(EXERCISE DETAILS):
Reproduce every line of text in the listing below without any changes, omitting the pictures from your answer.

[Extracted page text data]
__________________________________________________

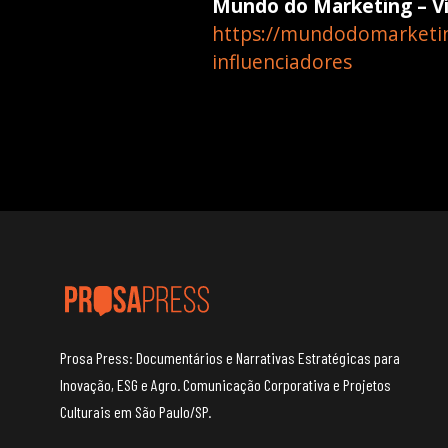
Mundo do Marketing – V
https://mundodomarketin
influenciadores
Prosa Press: Documentários e Narrativas Estratégicas para
Inovação, ESG e Agro. Comunicação Corporativa e Projetos
Culturais em São Paulo/SP.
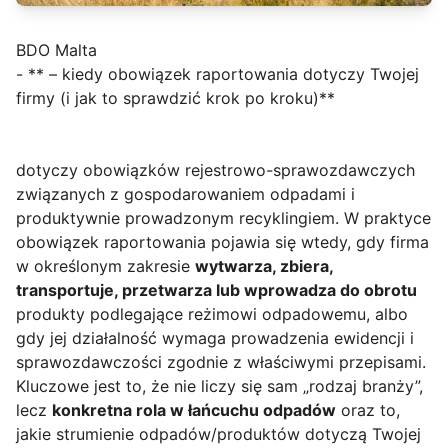
BDO Malta
- ** – kiedy obowiązek raportowania dotyczy Twojej
firmy (i jak to sprawdzić krok po kroku)**
dotyczy obowiązków rejestrowo-sprawozdawczych
związanych z gospodarowaniem odpadami i
produktywnie prowadzonym recyklingiem. W praktyce
obowiązek raportowania pojawia się wtedy, gdy firma
w określonym zakresie
wytwarza, zbiera,
transportuje, przetwarza lub wprowadza do obrotu
produkty podlegające reżimowi odpadowemu, albo
gdy jej działalność wymaga prowadzenia ewidencji i
sprawozdawczości zgodnie z właściwymi przepisami.
Kluczowe jest to, że nie liczy się sam „rodzaj branży”,
lecz
konkretna rola w łańcuchu odpadów
oraz to,
jakie strumienie odpadów/produktów dotyczą Twojej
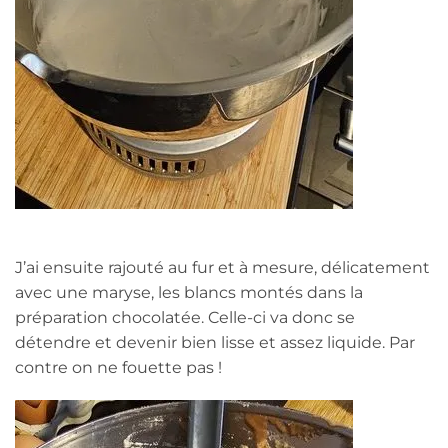
J’ai ensuite rajouté au fur et à mesure, délicatement
avec une maryse, les blancs montés dans la
préparation chocolatée. Celle-ci va donc se
détendre et devenir bien lisse et assez liquide. Par
contre on ne fouette pas !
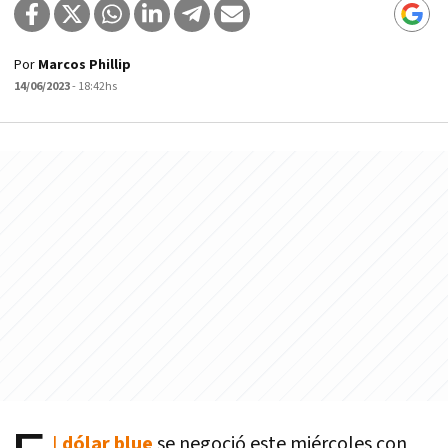
Por
Marcos Phillip
14/06/2023
- 18:42hs
l
dólar blue
se negoció este miércoles con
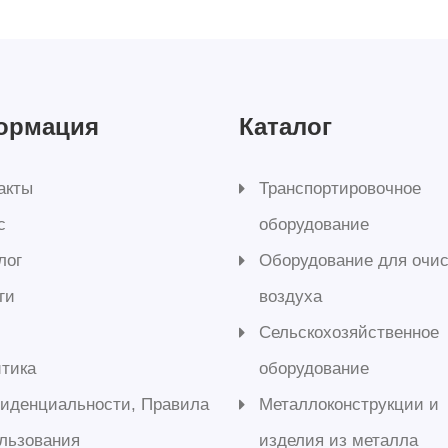
ормация
Каталог
акты
Транспортировочное
с
оборудование
лог
Оборудование для очис
ги
воздуха
Сельскохозяйственное
тика
оборудование
иденциальности, Правила
Металлоконструкции и
льзования
изделия из металла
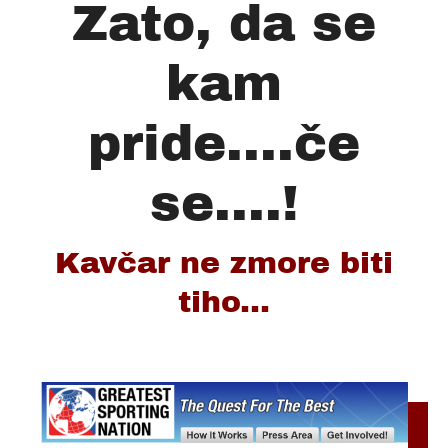
Zato, da se
kam
pride....če
se....!
Kavčar ne zmore biti
tiho...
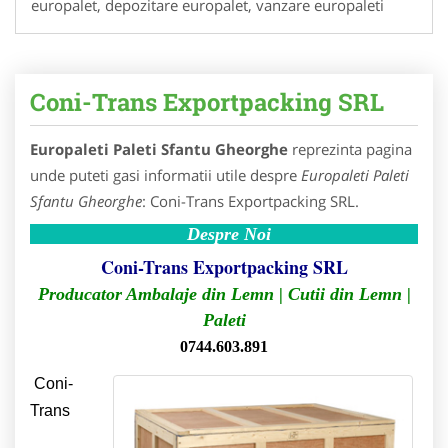
europalet, depozitare europalet, vanzare europaleti
Coni-Trans Exportpacking SRL
Europaleti Paleti Sfantu Gheorghe
reprezinta pagina
unde puteti gasi informatii utile despre
Europaleti Paleti
Sfantu Gheorghe
: Coni-Trans Exportpacking SRL.
Despre Noi
Coni-Trans Exportpacking SRL
Producator Ambalaje din Lemn | Cutii din Lemn |
Paleti
0744.603.891
Coni-
Trans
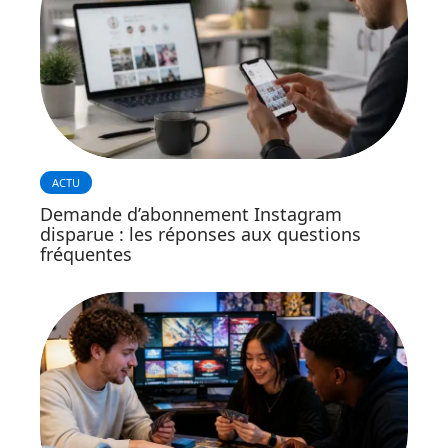
ACTU
Demande d’abonnement Instagram
disparue : les réponses aux questions
fréquentes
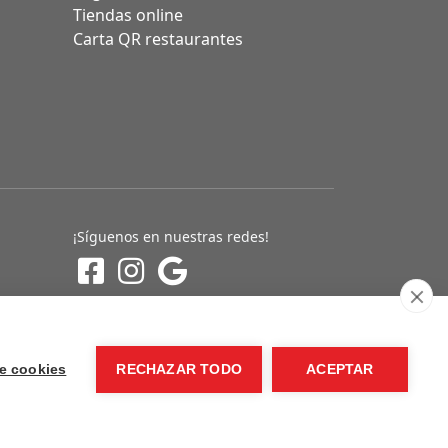
Tiendas online
Carta QR restaurantes
¡Síguenos en nuestras redes!
e cookies
RECHAZAR TODO
ACEPTAR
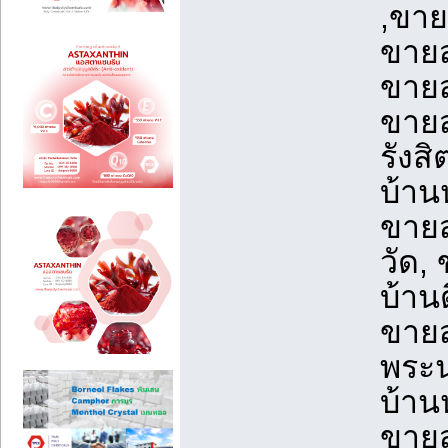
,ขาย
ขายส
ขายส
ขายส
รังส
บ้านห
ขายส
วัด,
บ้าน
ขายส
พระน
บ้าน
ขายส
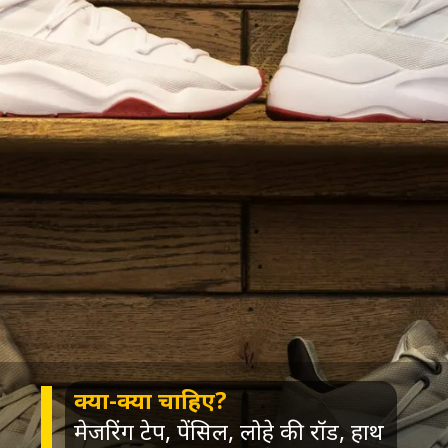
क्या-क्या चाहिए?
मेजरिंग टेप, पेंसिल, लोहे की रॉड, हाथ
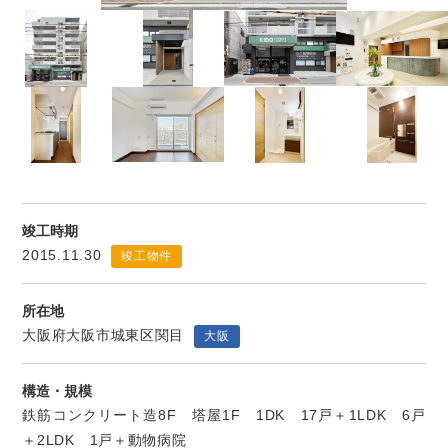
竣工時期
2015.11.30
竣工物件
所在地
大阪府大阪市城東区関目
大阪
構造・規模
鉄筋コンクリート造8F 塔屋1F 1DK 17戸＋1LDK 6戸
＋2LDK 1戸＋動物病院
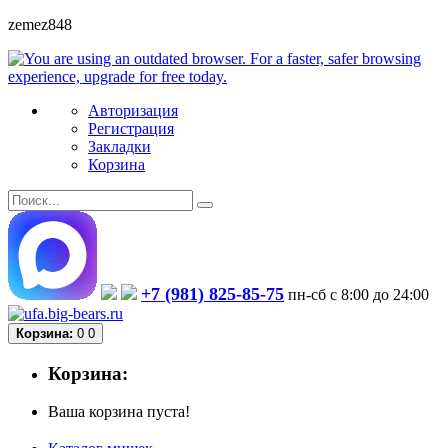
zemez848
Авторизация
Регистрация
Закладки
Корзина
+7 (981) 825-85-75
пн-сб с 8:00 до 24:00
Корзина:
0
0
Корзина:
Ваша корзина пуста!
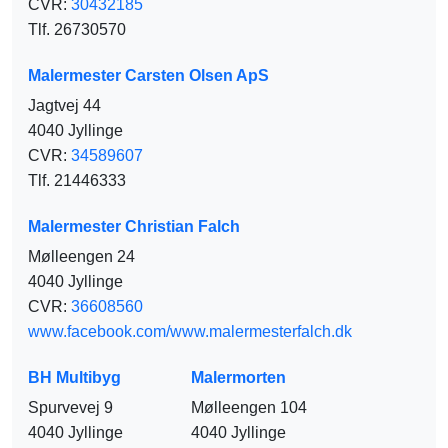
CVR:
30432185
Tlf. 26730570
Malermester Carsten Olsen ApS
Jagtvej 44
4040 Jyllinge
CVR:
34589607
Tlf. 21446333
Malermester Christian Falch
Mølleengen 24
4040 Jyllinge
CVR:
36608560
www.facebook.com/www.malermesterfalch.dk
BH Multibyg
Malermorten
Spurvevej 9
Mølleengen 104
4040 Jyllinge
4040 Jyllinge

__________________________________________________

(EXERCISE SOLUTION):
Mundo do Marketing – V
https://mundodomarketin
influenciadores
Prosa Press: Documentários e Narrativas Estratégicas para
Inovação, ESG e Agro. Comunicação Corporativa e Projetos
Culturais em São Paulo/SP.
BDO Malta
- ** – kiedy obowiązek raportowania dotyczy Twojej
firmy (i jak to sprawdzić krok po kroku)**
dotyczy obowiązków rejestrowo-sprawozdawczych
związanych z gospodarowaniem odpadami i
produktywnie prowadzonym recyklingiem. W praktyce
obowiązek raportowania pojawia się wtedy, gdy firma
w określonym zakresie
wytwarza, zbiera,
transportuje, przetwarza lub wprowadza do obrotu
produkty podlegające reżimowi odpadowemu, albo
gdy jej działalność wymaga prowadzenia ewidencji i
sprawozdawczości zgodnie z właściwymi przepisami.
Kluczowe jest to, że nie liczy się sam „rodzaj branży”,
lecz
konkretna rola w łańcuchu odpadów
oraz to,
jakie strumienie odpadów/produktów dotyczą Twojej
J’ai ensuite rajouté au fur et à mesure, délicatement
avec une maryse, les blancs montés dans la
préparation chocolatée. Celle-ci va donc se
détendre et devenir bien lisse et assez liquide. Par
contre on ne fouette pas !
Por
Marcos Phillip
14/06/2023
- 18:42hs
l
dólar blue
se negoció este miércoles con
ормация
Каталог
акты
Транспортировочное
с
оборудование
лог
Оборудование для очис
ги
воздуха
Сельскохозяйственное
тика
оборудование
иденциальности, Правила
Металлоконструкции и
льзования
изделия из металла
Zato, da se
kam
pride....če
se....!
Kavčar ne zmore biti
tiho...
europalet, depozitare europalet, vanzare europaleti
Coni-Trans Exportpacking SRL
Europaleti Paleti Sfantu Gheorghe
reprezinta pagina
unde puteti gasi informatii utile despre
Europaleti Paleti
Sfantu Gheorghe
: Coni-Trans Exportpacking SRL.
Despre Noi
Coni-Trans Exportpacking SRL
Producator Ambalaje din Lemn | Cutii din Lemn |
Paleti
0744.603.891
Coni-
Trans
ACTU
Demande d’abonnement Instagram
disparue : les réponses aux questions
fréquentes
Tiendas online
Carta QR restaurantes
¡Síguenos en nuestras redes!
e cookies
RECHAZAR TODO
ACEPTAR
,ขาย
ขายส
ขายส
ขายส
รังส
บ้านห
ขายส
วัด,
บ้าน
ขายส
พระน
บ้าน
ขายส
क्या-क्या चाहिए?
मेजरिंग टेप, पेंसिल, लोहे की रॉड, हाथ
竣工時期
2015.11.30
竣工物件
所在地
大阪府大阪市城東区関目
大阪
構造・規模
鉄筋コンクリート造8F 塔屋1F 1DK 17戸＋1LDK 6戸
＋2LDK 1戸＋動物病院
zemez848
Авторизация
Регистрация
Закладки
Корзина
+7 (981) 825-85-75
пн-сб с 8:00 до 24:00
Корзина:
0
0
Корзина:
Ваша корзина пуста!
CVR:
30432185
Tlf. 26730570
Malermester Carsten Olsen ApS
Jagtvej 44
4040 Jyllinge
CVR:
34589607
Tlf. 21446333
Malermester Christian Falch
Mølleengen 24
4040 Jyllinge
CVR:
36608560
www.facebook.com/www.malermesterfalch.dk
BH Multibyg
Malermorten
Spurvevej 9
Mølleengen 104
4040 Jyllinge
4040 Jyllinge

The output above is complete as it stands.